'''
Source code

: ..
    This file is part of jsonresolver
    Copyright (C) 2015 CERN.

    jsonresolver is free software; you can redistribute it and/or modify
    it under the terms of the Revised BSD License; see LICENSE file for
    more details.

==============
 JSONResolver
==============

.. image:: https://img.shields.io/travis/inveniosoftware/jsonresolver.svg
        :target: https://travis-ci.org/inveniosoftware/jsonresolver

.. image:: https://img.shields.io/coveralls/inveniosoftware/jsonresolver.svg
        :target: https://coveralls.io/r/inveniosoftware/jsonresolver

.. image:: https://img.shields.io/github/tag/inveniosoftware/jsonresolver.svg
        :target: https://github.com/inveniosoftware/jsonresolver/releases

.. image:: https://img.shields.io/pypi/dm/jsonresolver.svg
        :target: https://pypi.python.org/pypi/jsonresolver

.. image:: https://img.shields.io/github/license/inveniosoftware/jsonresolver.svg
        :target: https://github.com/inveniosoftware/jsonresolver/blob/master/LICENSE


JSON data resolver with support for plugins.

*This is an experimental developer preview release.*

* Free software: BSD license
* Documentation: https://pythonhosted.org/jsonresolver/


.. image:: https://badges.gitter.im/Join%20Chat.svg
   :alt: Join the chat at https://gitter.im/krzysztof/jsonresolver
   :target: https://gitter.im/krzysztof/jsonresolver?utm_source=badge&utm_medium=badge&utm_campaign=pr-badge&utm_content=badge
'''
From the records above, show each line that contains the word "Join".

.. image:: https://badges.gitter.im/Join%20Chat.svg
   :alt: Join the chat at https://gitter.im/krzysztof/jsonresolver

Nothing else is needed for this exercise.